WHEN I was 15, my mum and I saw something strange in the night sky.
Driving along Port Rd, we both clearly saw a white pulsing light hovering over Wellington Harbour.
As the car slammed to a stop against the kerb, however, our perspective on the light changed.
Just like that, what had surely been the interstellar chariot of pan-dimensional alien explorers resolved into the Air NZ 9 o’clock from Rotorua making its descent into Wellington Airport.
Bummer.
In my defence, this was at the height of X-Files mania to which I was particularly and happily susceptible, but still, it was an eye opener.
One minute the truth was out there in front of our eyes, the next we were just a couple of rubes on the side of the road gawping at the pretty lights.
Maybe it’s the same perspective change the UK’s Royal Air Force experienced before deciding to shut down its 50-year-old, toll-free UFO hotline this week?
It’s the end of an era for British UFO spotters, who took the hot line’s very existence as proof that something was “going on”.

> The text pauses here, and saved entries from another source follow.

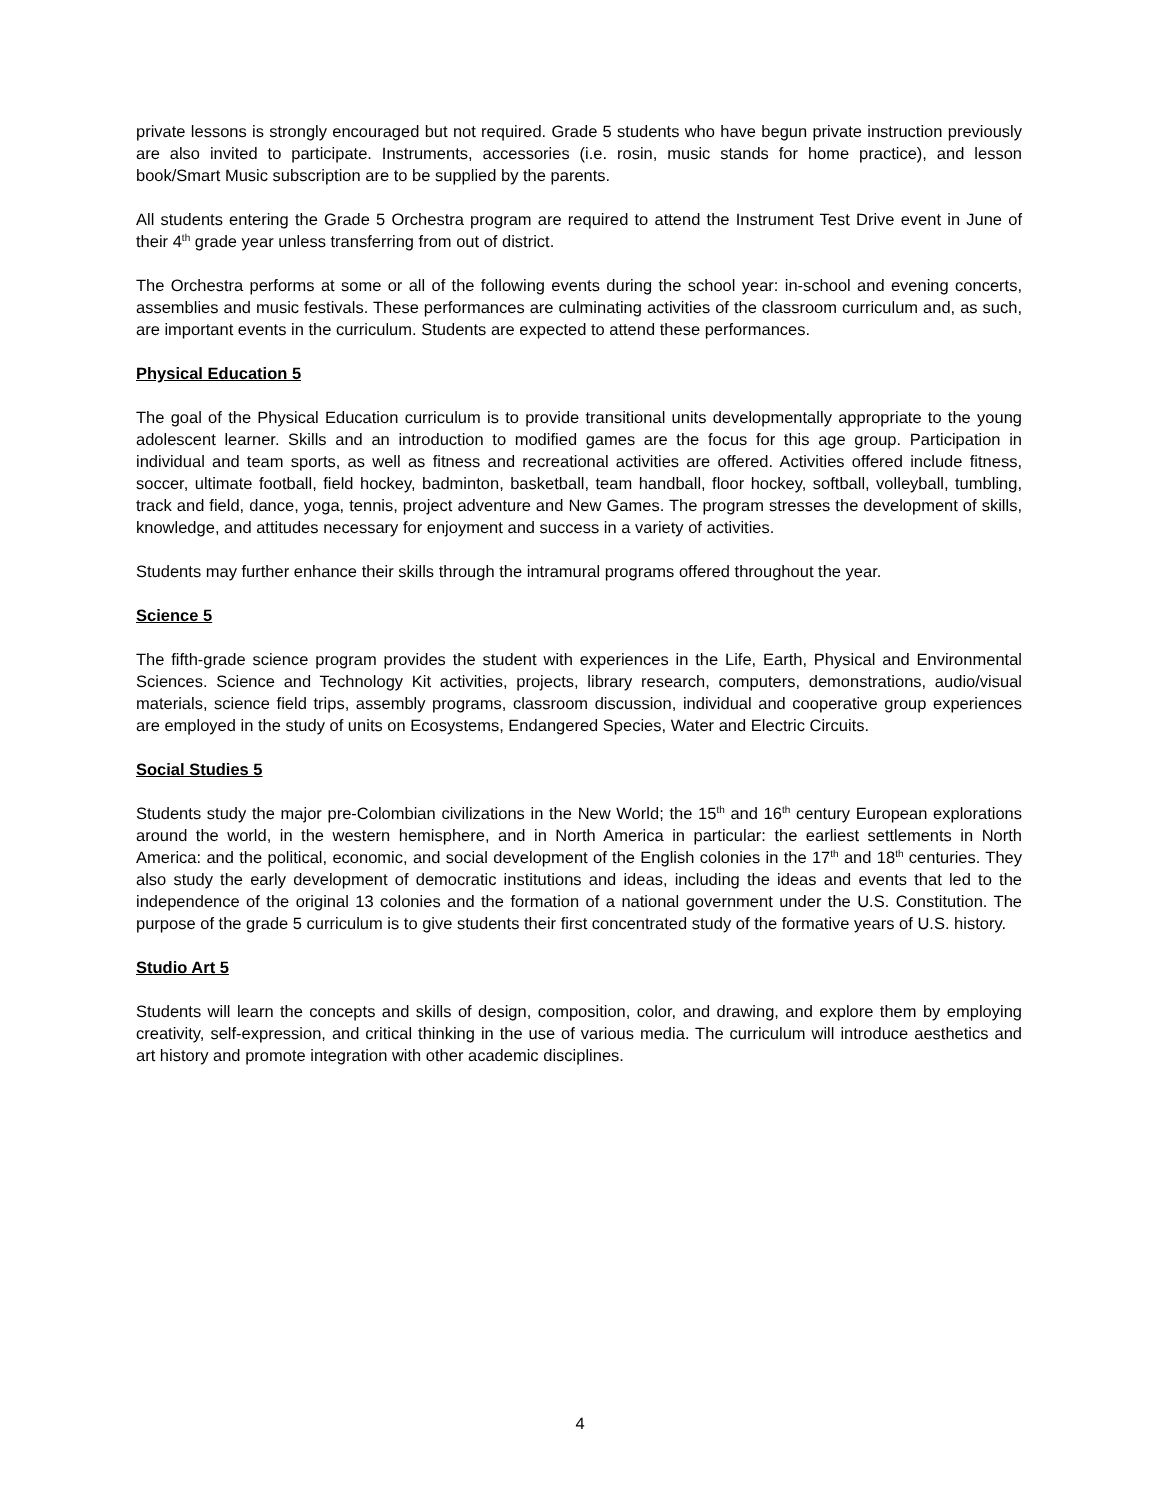private lessons is strongly encouraged but not required. Grade 5 students who have begun private instruction previously are also invited to participate. Instruments, accessories (i.e. rosin, music stands for home practice), and lesson book/Smart Music subscription are to be supplied by the parents.
All students entering the Grade 5 Orchestra program are required to attend the Instrument Test Drive event in June of their 4<sup>th</sup> grade year unless transferring from out of district.
The Orchestra performs at some or all of the following events during the school year: in-school and evening concerts, assemblies and music festivals. These performances are culminating activities of the classroom curriculum and, as such, are important events in the curriculum. Students are expected to attend these performances.
Physical Education 5
The goal of the Physical Education curriculum is to provide transitional units developmentally appropriate to the young adolescent learner. Skills and an introduction to modified games are the focus for this age group. Participation in individual and team sports, as well as fitness and recreational activities are offered. Activities offered include fitness, soccer, ultimate football, field hockey, badminton, basketball, team handball, floor hockey, softball, volleyball, tumbling, track and field, dance, yoga, tennis, project adventure and New Games. The program stresses the development of skills, knowledge, and attitudes necessary for enjoyment and success in a variety of activities.
Students may further enhance their skills through the intramural programs offered throughout the year.
Science 5
The fifth-grade science program provides the student with experiences in the Life, Earth, Physical and Environmental Sciences. Science and Technology Kit activities, projects, library research, computers, demonstrations, audio/visual materials, science field trips, assembly programs, classroom discussion, individual and cooperative group experiences are employed in the study of units on Ecosystems, Endangered Species, Water and Electric Circuits.
Social Studies 5
Students study the major pre-Colombian civilizations in the New World; the 15<sup>th</sup> and 16<sup>th</sup> century European explorations around the world, in the western hemisphere, and in North America in particular: the earliest settlements in North America: and the political, economic, and social development of the English colonies in the 17<sup>th</sup> and 18<sup>th</sup> centuries. They also study the early development of democratic institutions and ideas, including the ideas and events that led to the independence of the original 13 colonies and the formation of a national government under the U.S. Constitution. The purpose of the grade 5 curriculum is to give students their first concentrated study of the formative years of U.S. history.
Studio Art 5
Students will learn the concepts and skills of design, composition, color, and drawing, and explore them by employing creativity, self-expression, and critical thinking in the use of various media. The curriculum will introduce aesthetics and art history and promote integration with other academic disciplines.
4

As recently as January, the Telegraph, a normally sedate UK newspaper, reported the RAF were under orders to shoot down UFO’s when they came across them.
Nice one, Biggles. Way to roll out the intergalactic welcome mat.

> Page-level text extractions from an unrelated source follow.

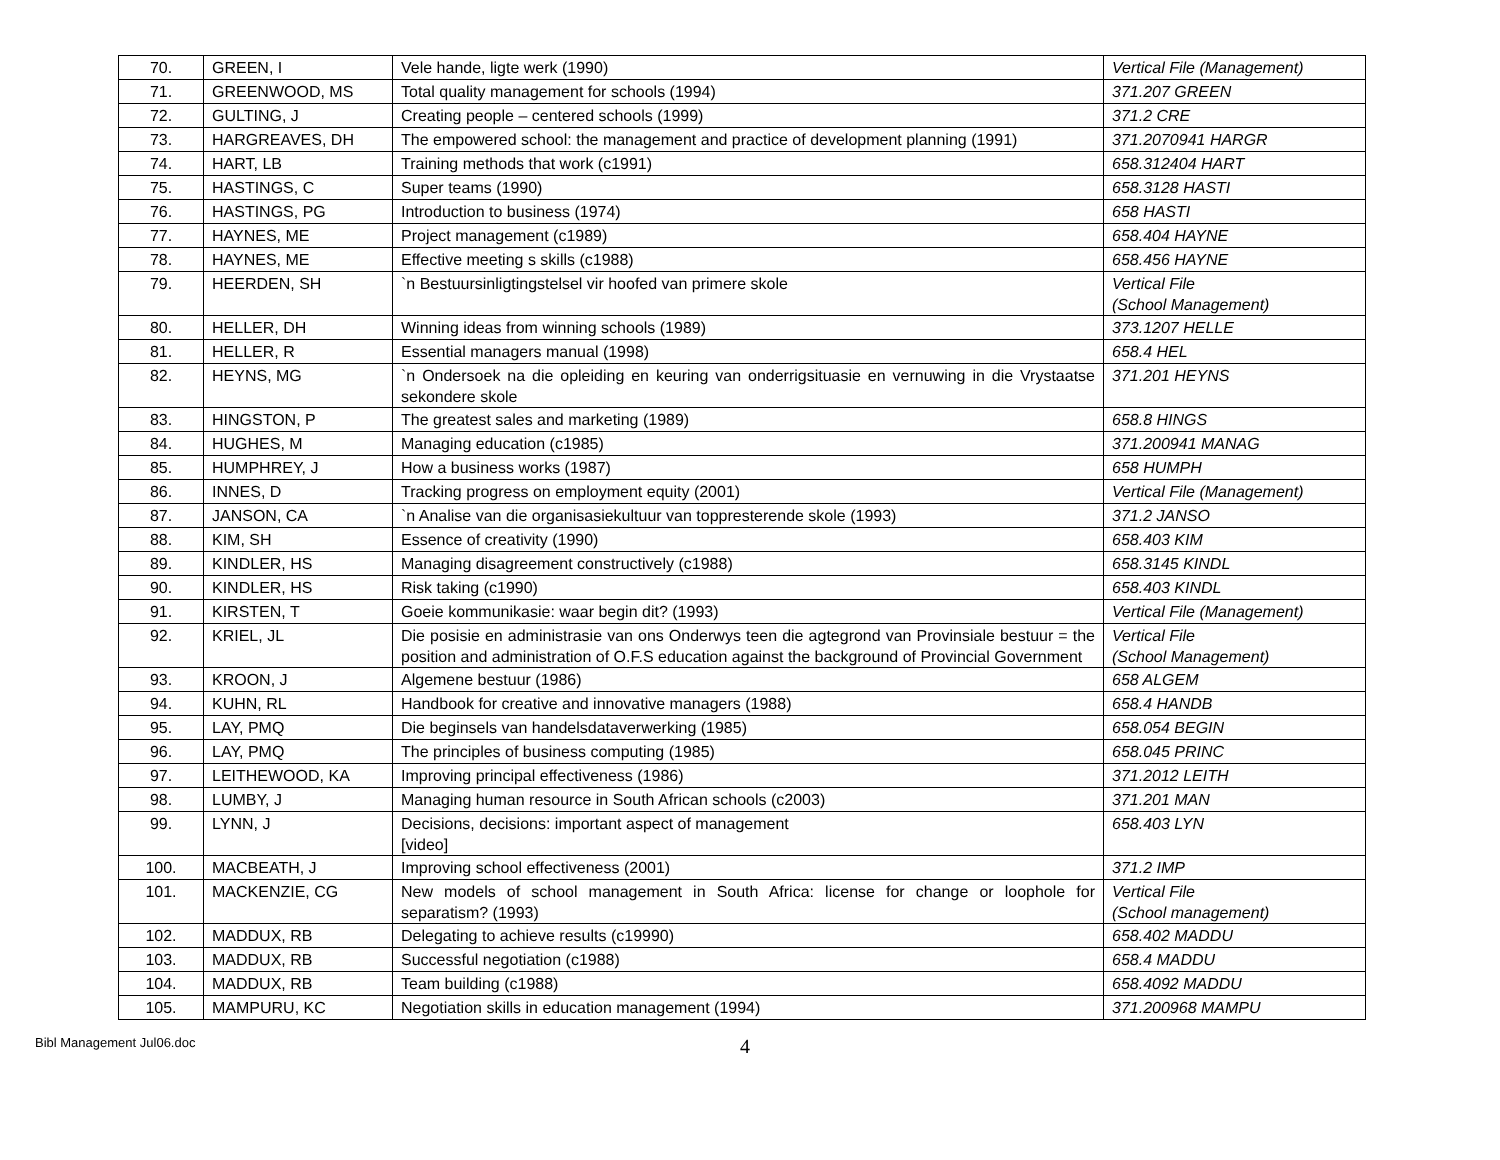| 70. | GREEN, I | Vele hande, ligte werk (1990) | Vertical File (Management) |
| 71. | GREENWOOD, MS | Total quality management for schools (1994) | 371.207 GREEN |
| 72. | GULTING, J | Creating people – centered schools (1999) | 371.2 CRE |
| 73. | HARGREAVES, DH | The empowered school: the management and practice of development planning (1991) | 371.2070941 HARGR |
| 74. | HART, LB | Training methods that work (c1991) | 658.312404 HART |
| 75. | HASTINGS, C | Super teams (1990) | 658.3128 HASTI |
| 76. | HASTINGS, PG | Introduction to business (1974) | 658 HASTI |
| 77. | HAYNES, ME | Project management (c1989) | 658.404 HAYNE |
| 78. | HAYNES, ME | Effective meeting s skills (c1988) | 658.456 HAYNE |
| 79. | HEERDEN, SH | `n Bestuursinligtingstelsel vir hoofed van primere skole | Vertical File (School Management) |
| 80. | HELLER, DH | Winning ideas from winning schools (1989) | 373.1207 HELLE |
| 81. | HELLER, R | Essential managers manual (1998) | 658.4 HEL |
| 82. | HEYNS, MG | `n Ondersoek na die opleiding en keuring van onderrigsituasie en vernuwing in die Vrystaatse sekondere skole | 371.201 HEYNS |
| 83. | HINGSTON, P | The greatest sales and marketing (1989) | 658.8 HINGS |
| 84. | HUGHES, M | Managing education (c1985) | 371.200941 MANAG |
| 85. | HUMPHREY, J | How a business works (1987) | 658 HUMPH |
| 86. | INNES, D | Tracking progress on employment equity (2001) | Vertical File (Management) |
| 87. | JANSON, CA | `n Analise van die organisasiekultuur van toppresterende skole (1993) | 371.2 JANSO |
| 88. | KIM, SH | Essence of creativity (1990) | 658.403 KIM |
| 89. | KINDLER, HS | Managing disagreement constructively (c1988) | 658.3145 KINDL |
| 90. | KINDLER, HS | Risk taking (c1990) | 658.403 KINDL |
| 91. | KIRSTEN, T | Goeie kommunikasie: waar begin dit? (1993) | Vertical File (Management) |
| 92. | KRIEL, JL | Die posisie en administrasie van ons Onderwys teen die agtegrond van Provinsiale bestuur = the position and administration of O.F.S education against the background of Provincial Government | Vertical File (School Management) |
| 93. | KROON, J | Algemene bestuur (1986) | 658 ALGEM |
| 94. | KUHN, RL | Handbook for creative and innovative managers (1988) | 658.4 HANDB |
| 95. | LAY, PMQ | Die beginsels van handelsdataverwerking (1985) | 658.054 BEGIN |
| 96. | LAY, PMQ | The principles of business computing (1985) | 658.045 PRINC |
| 97. | LEITHEWOOD, KA | Improving principal effectiveness (1986) | 371.2012 LEITH |
| 98. | LUMBY, J | Managing human resource in South African schools (c2003) | 371.201 MAN |
| 99. | LYNN, J | Decisions, decisions: important aspect of management [video] | 658.403 LYN |
| 100. | MACBEATH, J | Improving school effectiveness (2001) | 371.2 IMP |
| 101. | MACKENZIE, CG | New models of school management in South Africa: license for change or loophole for separatism? (1993) | Vertical File (School management) |
| 102. | MADDUX, RB | Delegating to achieve results (c19990) | 658.402 MADDU |
| 103. | MADDUX, RB | Successful negotiation (c1988) | 658.4 MADDU |
| 104. | MADDUX, RB | Team building (c1988) | 658.4092 MADDU |
| 105. | MAMPURU, KC | Negotiation skills in education management (1994) | 371.200968 MAMPU |
Bibl Management Jul06.doc
4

The Telegraph got its story directly from Nick Pope, the UK’s top UFO expert and former civil servant. Nick worked on the Ministry of Defence’s UFO desk for three years.
The X-Files ran for longer, but Nick had three years paid for by the British tax payer, manning the big red Alien Attack phone.
Because, yes, the Ministry of Defence of the United Kingdom had a whole UFO desk, to go with the phone line and e-mail account.
But that was in the old days when everyone, including the British Government it seems, wanted to believe.
As any well-versed UFO nut knows, the Brits have had a singular relationship with unexplained aerial phenomena.
From crop circles – variously described as the product of alien landing patterns, messages from other dimensions and a couple of drunk blokes on a lark after a night at the pub – to alien abductions, there’s a group in the UK catering to your particular area of interest.
I once spent a day with a group of UFO investigators at an airfield in Duxford in Lincolnshire, pouring over blurry photographs of fuzzy lights in the sky, learning to tell the difference between “cigar-shaped mother ships” and “flashing ball scouts”.
Like I said, happily susceptible.
But this year UFOinfo.com prefaced their list of 582 UFO sightings in the UK with a warning about products from a company called UFO Balloons (guess what they sell) messing with their figures.
It is probably important to also note the majority of the sightings seem tohave happened in the wee small hours of January 1, when I think we can all agree the good people of the UK are perhaps not at their most clear-headed.
Back home, UFOinfo.com has only 10 sightings in New Zealand this year so far. That’s six down on last year’s figures.
Clearly, we’re not watching the skies enough.
“Flashing Ball Scouts” over Wellington aside, seems like the idea that aliens are coming, are here or are even on their way doesn’t have the pop culture cache it had back when Fox “Spooky” Mulder was on your freaky sky watching side too.
If you see something unexplained in the night sky, contact UFOCUS and fill out one of their sighting report forms. Just make sure it’s not the Air NZ 9 o’clock from Rotorua.